Throughout the entries below, report every line where "leaves" is found.

============================================================

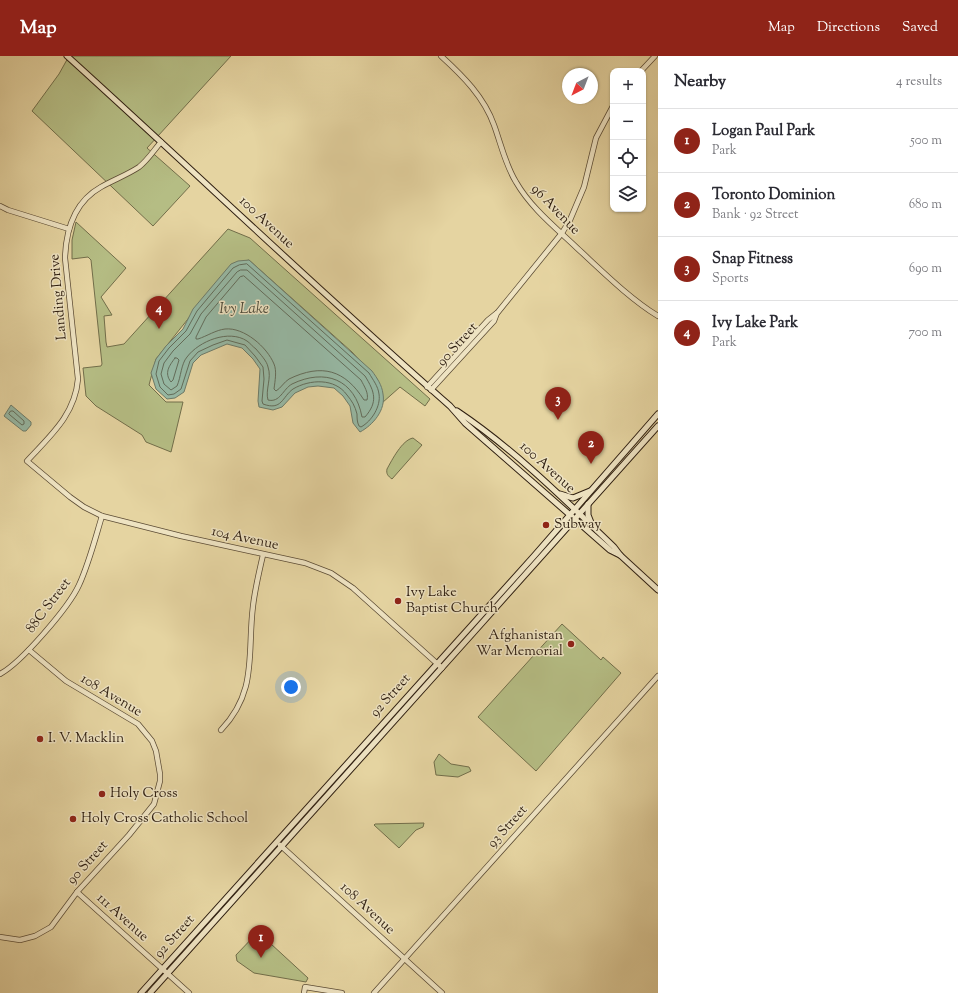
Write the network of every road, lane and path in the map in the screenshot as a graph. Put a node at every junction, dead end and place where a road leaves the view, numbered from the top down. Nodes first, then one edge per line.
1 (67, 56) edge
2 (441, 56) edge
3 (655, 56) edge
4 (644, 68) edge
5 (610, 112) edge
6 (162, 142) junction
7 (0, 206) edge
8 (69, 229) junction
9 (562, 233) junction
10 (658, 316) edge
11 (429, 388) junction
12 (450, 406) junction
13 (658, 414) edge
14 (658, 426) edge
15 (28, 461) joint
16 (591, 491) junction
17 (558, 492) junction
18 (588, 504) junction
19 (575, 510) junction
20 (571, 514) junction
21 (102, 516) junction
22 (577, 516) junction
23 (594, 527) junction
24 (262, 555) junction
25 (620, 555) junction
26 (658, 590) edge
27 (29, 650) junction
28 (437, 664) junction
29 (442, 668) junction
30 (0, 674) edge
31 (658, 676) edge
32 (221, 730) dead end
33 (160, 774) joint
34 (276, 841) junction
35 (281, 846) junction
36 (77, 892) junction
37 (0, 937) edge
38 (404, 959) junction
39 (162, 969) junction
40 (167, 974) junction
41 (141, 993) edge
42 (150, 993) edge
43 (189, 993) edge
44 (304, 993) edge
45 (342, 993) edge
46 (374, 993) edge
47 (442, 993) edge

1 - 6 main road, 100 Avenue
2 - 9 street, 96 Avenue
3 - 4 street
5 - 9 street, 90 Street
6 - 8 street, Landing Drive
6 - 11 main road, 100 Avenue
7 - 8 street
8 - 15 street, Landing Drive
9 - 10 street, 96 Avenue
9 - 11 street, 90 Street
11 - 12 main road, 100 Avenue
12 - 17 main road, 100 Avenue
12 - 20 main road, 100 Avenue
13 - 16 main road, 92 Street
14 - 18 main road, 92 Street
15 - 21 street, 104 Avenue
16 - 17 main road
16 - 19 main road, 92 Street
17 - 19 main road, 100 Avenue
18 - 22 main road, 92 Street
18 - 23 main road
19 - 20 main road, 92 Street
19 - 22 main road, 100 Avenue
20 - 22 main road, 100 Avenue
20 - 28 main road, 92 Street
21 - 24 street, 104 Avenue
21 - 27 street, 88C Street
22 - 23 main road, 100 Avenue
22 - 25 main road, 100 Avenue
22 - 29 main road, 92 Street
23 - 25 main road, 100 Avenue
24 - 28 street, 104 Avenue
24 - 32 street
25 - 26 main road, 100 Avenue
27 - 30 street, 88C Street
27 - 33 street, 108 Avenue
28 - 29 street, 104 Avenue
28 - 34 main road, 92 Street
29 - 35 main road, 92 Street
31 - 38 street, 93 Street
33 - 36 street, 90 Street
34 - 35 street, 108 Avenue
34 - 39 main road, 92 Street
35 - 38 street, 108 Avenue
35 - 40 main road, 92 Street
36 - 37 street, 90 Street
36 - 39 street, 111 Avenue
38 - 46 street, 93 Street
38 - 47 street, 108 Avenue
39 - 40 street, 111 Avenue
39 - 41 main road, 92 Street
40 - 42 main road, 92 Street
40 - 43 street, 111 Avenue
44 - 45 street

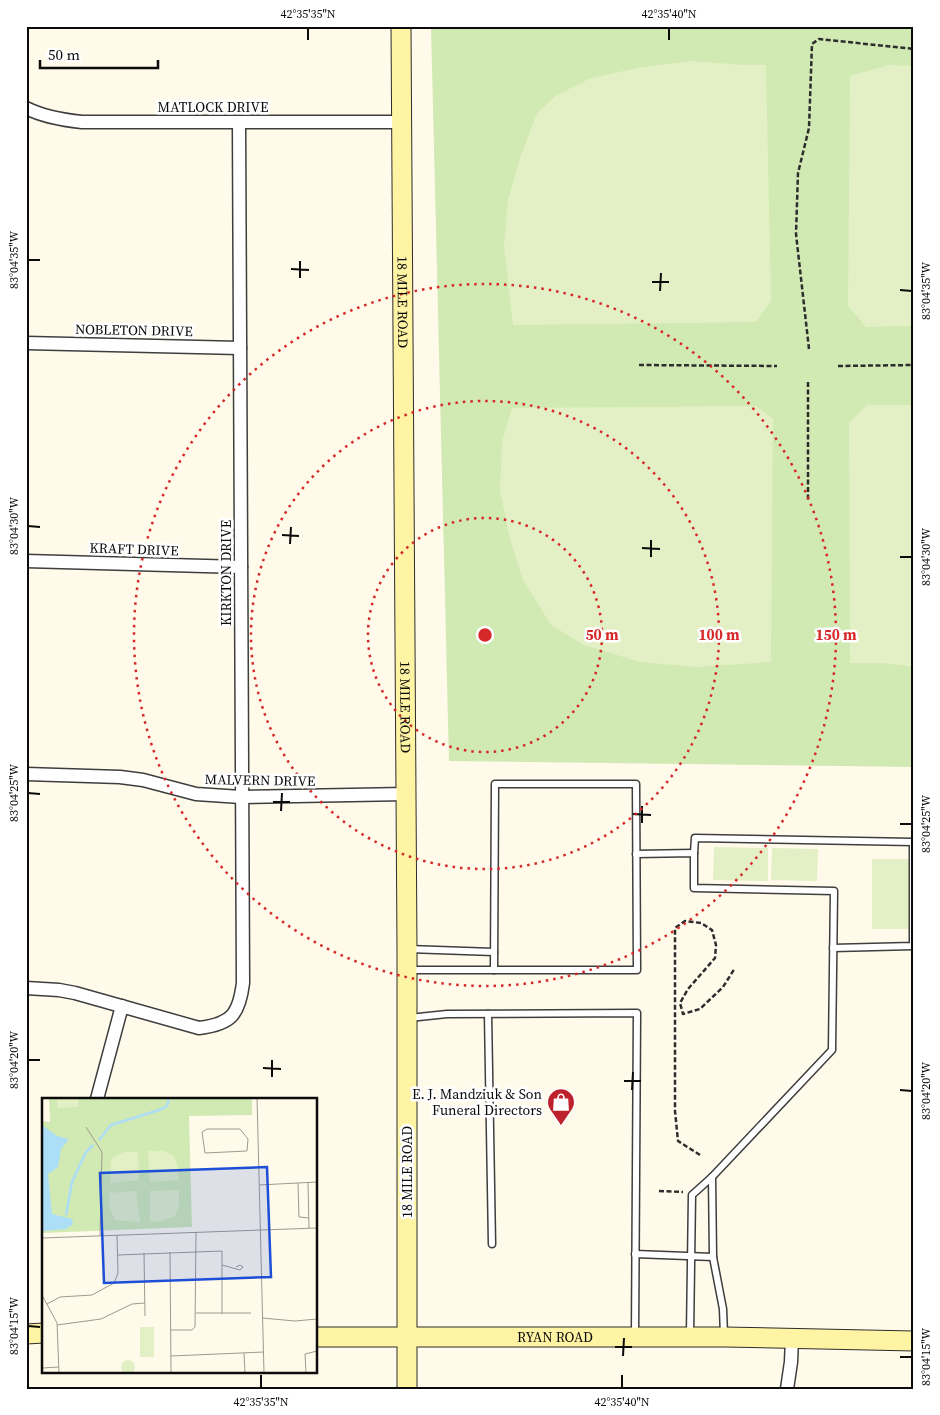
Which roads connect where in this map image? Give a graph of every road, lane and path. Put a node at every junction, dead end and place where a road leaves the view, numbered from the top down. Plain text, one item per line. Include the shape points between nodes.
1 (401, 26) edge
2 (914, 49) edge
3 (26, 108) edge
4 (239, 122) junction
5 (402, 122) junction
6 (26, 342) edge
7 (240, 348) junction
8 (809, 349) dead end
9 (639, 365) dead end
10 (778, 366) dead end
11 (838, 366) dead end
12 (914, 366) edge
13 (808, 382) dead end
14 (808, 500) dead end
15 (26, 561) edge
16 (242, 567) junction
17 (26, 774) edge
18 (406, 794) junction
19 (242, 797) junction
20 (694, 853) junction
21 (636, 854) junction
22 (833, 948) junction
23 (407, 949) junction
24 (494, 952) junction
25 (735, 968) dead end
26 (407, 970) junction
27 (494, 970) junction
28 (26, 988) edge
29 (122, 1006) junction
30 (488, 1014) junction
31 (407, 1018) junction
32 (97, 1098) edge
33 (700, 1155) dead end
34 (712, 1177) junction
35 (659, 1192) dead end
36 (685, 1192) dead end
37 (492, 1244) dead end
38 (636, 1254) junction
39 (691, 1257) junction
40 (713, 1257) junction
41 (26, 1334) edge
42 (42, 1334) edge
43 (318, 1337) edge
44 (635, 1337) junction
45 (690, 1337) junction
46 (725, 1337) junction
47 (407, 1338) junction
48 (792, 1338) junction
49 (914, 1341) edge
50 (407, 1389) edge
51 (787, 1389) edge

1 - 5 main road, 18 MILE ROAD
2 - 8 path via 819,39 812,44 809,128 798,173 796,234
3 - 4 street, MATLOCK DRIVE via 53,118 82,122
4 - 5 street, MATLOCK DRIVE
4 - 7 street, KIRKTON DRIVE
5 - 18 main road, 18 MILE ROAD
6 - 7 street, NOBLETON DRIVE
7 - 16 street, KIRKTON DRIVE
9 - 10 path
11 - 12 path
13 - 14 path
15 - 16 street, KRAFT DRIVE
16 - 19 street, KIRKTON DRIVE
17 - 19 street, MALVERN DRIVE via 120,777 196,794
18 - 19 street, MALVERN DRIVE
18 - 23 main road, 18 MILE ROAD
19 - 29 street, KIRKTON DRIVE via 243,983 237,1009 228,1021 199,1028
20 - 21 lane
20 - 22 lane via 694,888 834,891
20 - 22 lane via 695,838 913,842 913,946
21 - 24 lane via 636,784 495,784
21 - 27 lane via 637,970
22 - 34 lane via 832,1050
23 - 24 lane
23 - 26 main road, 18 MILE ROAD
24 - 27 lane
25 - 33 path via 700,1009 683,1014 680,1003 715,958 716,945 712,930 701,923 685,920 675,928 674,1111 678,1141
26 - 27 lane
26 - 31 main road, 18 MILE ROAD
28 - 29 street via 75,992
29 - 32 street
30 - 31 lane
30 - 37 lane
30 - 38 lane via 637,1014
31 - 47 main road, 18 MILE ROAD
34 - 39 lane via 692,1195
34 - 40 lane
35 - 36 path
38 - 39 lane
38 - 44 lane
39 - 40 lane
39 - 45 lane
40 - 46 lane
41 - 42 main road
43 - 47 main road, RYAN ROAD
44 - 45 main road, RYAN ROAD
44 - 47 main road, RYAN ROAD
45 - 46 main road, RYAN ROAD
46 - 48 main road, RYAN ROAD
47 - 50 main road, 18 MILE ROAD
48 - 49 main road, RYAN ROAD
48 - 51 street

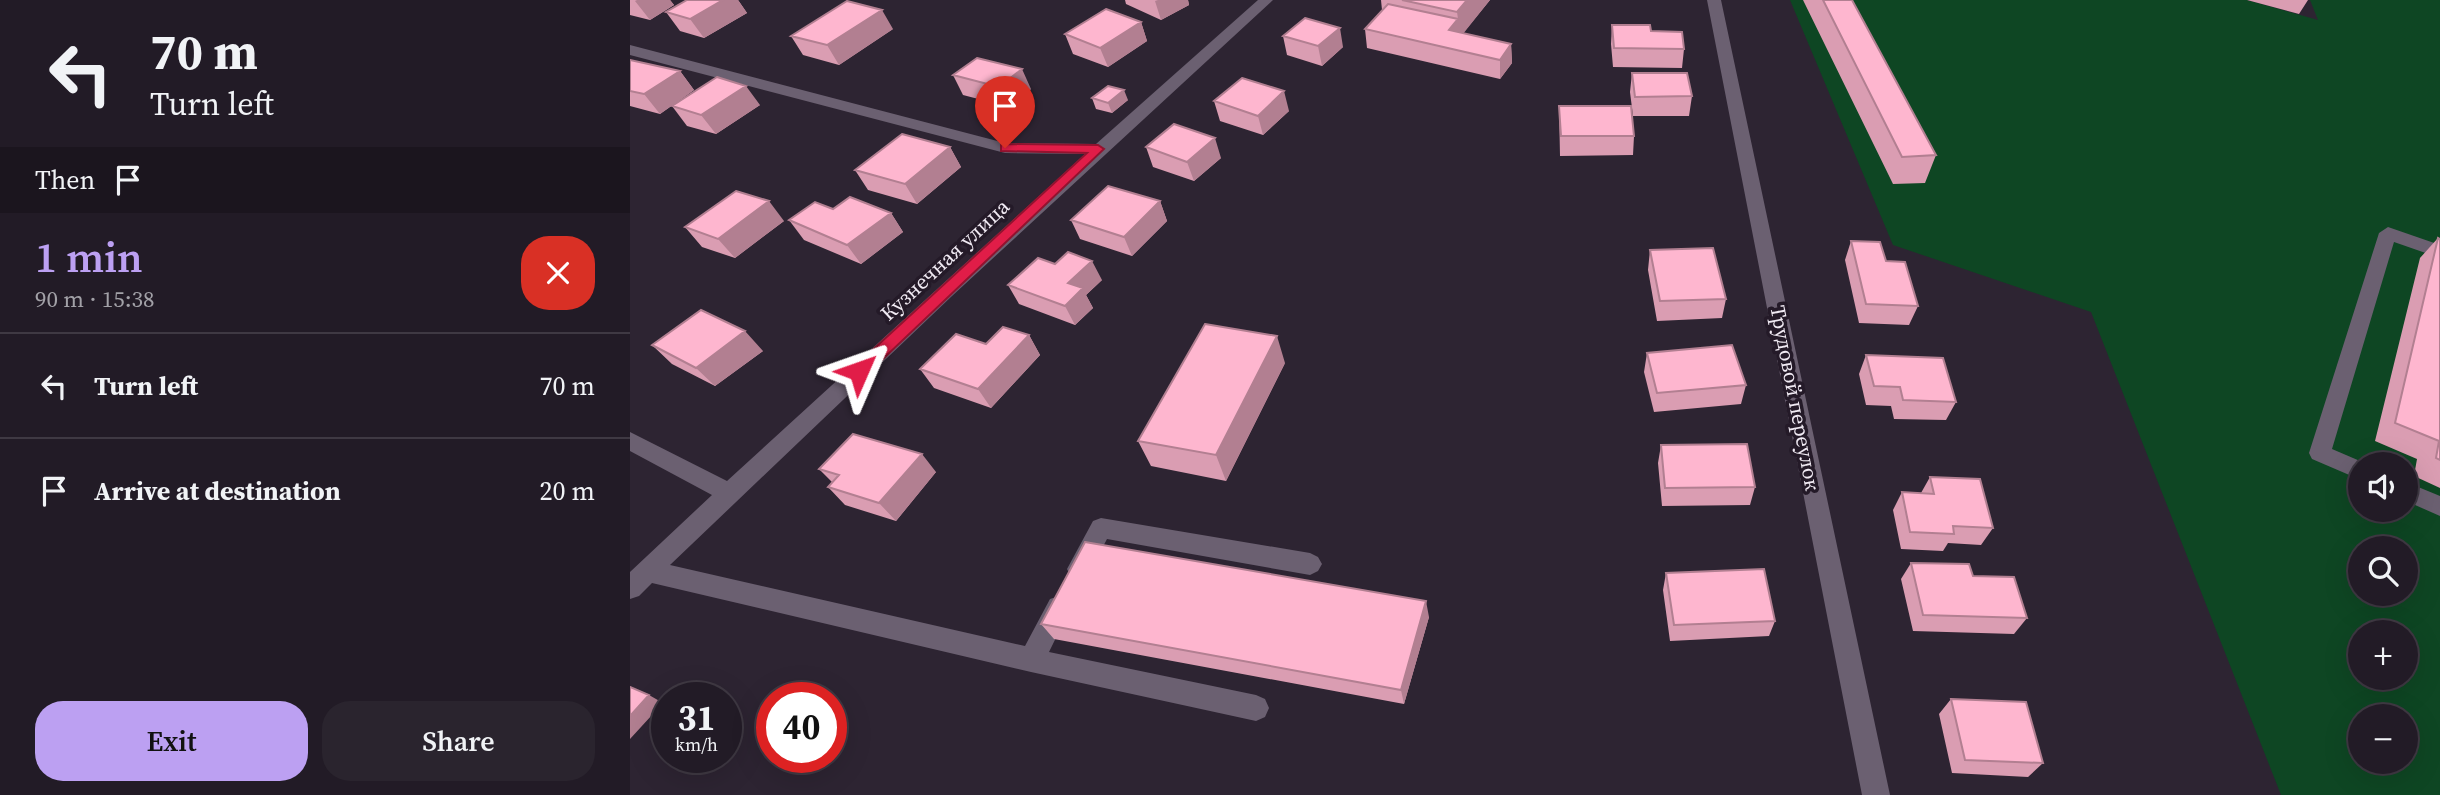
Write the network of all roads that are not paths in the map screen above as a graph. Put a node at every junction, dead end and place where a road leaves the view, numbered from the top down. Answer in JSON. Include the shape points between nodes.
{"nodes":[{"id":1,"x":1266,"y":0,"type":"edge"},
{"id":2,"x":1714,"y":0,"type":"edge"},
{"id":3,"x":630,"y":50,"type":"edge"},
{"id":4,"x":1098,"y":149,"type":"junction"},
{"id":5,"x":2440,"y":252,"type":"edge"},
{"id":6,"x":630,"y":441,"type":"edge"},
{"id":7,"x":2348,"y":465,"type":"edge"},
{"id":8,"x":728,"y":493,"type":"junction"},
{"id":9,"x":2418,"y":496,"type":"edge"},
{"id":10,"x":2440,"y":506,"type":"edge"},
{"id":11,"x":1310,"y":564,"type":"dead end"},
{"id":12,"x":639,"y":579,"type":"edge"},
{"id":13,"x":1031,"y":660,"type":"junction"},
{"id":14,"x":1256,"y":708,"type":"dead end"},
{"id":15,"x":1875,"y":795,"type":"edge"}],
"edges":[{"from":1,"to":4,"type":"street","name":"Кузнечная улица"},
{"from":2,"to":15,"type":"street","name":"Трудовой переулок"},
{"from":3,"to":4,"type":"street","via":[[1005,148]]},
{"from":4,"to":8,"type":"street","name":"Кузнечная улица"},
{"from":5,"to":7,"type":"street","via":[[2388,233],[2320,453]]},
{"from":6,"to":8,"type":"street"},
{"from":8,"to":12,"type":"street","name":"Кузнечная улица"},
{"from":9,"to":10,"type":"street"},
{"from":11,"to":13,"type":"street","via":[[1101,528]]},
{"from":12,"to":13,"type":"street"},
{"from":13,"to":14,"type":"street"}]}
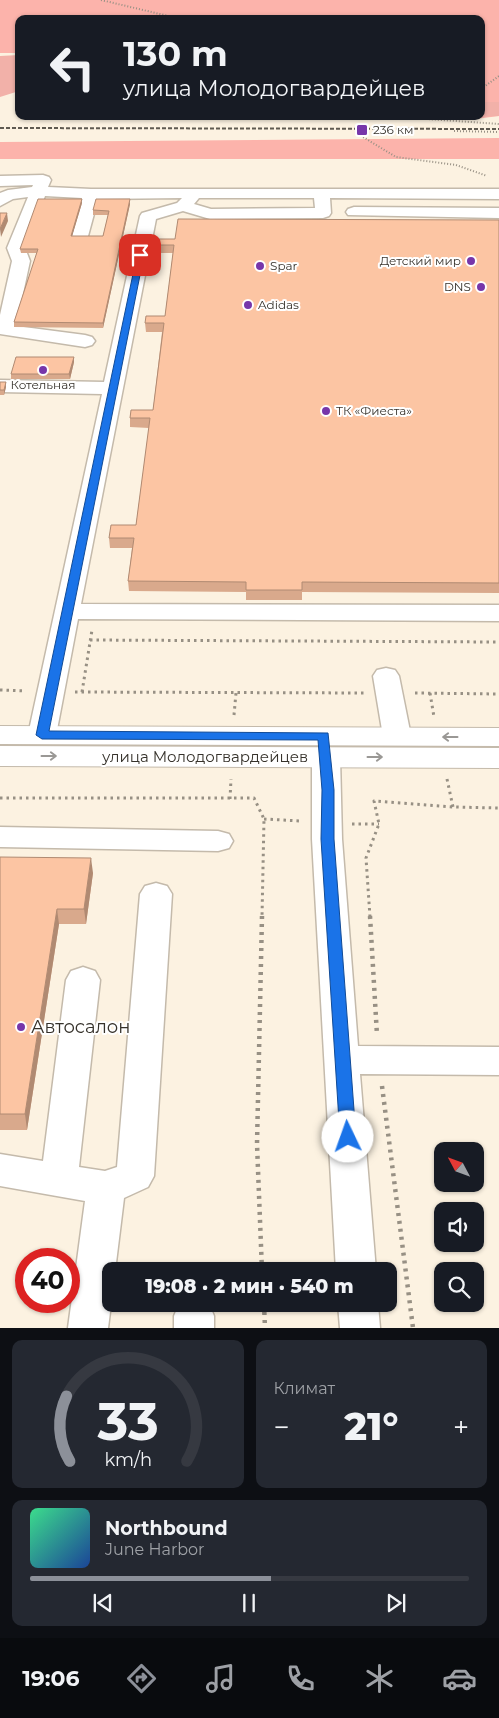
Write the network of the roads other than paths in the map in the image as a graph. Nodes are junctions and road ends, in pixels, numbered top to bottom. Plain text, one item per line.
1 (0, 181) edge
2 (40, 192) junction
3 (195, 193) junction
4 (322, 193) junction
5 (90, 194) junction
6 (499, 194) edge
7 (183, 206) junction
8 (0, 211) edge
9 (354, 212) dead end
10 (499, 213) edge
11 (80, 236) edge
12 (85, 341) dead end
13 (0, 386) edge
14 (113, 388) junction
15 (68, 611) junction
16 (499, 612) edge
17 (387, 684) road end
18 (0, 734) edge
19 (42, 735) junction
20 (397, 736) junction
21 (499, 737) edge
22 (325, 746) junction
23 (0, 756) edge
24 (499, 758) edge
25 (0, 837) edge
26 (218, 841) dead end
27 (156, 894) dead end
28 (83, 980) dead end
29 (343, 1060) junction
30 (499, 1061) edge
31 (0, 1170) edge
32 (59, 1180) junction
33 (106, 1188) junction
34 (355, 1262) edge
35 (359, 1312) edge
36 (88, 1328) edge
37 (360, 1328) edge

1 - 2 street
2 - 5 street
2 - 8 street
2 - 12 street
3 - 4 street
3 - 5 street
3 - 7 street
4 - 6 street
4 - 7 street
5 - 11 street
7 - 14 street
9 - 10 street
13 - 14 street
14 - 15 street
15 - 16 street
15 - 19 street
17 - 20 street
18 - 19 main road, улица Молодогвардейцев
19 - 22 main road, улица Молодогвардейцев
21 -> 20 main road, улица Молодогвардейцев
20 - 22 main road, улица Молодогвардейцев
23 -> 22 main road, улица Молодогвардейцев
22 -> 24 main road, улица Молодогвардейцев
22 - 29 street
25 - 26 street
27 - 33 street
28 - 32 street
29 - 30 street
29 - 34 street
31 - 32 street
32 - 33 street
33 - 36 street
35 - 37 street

============================================================

Answer box:
Write the network of every road, lane and path in the map in the screenshot as a graph. Put a node at every junction, dead end and place where a road leaves the view, numbered from the top down. Nodes first, then one edge per line.
Which roads connect where in this map image? Give a graph of every road, lane and path. Put a node at every junction, dead end and place where a road leaves the view, numbered from the top down. Plain text, one item per line. Include the shape points between nodes.
Write the network of all roads that are not paths in the map screen above as a graph. Put a node at every junction, dead end and place where a road leaves the view, numbered from the top down. Answer in JSON. Include the shape points between nodes.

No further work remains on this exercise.